EXTRACTED INFORMATION:
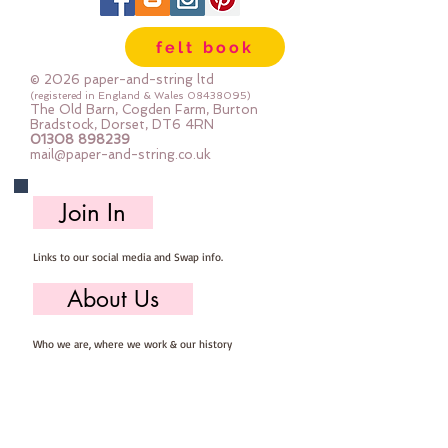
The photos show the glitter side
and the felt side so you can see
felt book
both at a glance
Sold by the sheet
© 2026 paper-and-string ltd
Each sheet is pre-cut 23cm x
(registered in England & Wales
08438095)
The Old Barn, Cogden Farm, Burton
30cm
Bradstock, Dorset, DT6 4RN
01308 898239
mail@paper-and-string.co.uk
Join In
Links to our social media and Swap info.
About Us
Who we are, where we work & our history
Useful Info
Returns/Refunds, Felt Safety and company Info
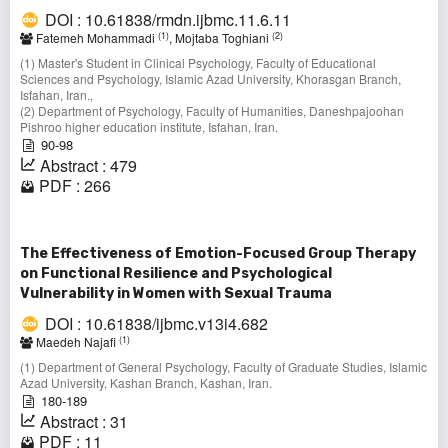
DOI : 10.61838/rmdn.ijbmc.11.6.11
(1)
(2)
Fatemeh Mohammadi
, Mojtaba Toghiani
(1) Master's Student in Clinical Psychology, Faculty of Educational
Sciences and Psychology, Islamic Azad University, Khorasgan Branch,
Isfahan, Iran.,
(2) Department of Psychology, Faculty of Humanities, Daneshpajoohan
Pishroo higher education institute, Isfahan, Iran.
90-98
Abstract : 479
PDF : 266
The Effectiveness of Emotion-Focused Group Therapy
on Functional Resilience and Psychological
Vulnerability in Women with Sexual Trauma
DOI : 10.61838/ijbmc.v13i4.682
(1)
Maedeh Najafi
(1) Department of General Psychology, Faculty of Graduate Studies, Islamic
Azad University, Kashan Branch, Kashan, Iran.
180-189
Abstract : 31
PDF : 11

WORK REQUEST: Total up the lines in the listing above that include "University". Give the number by itself.

RESPONSE AREA: 2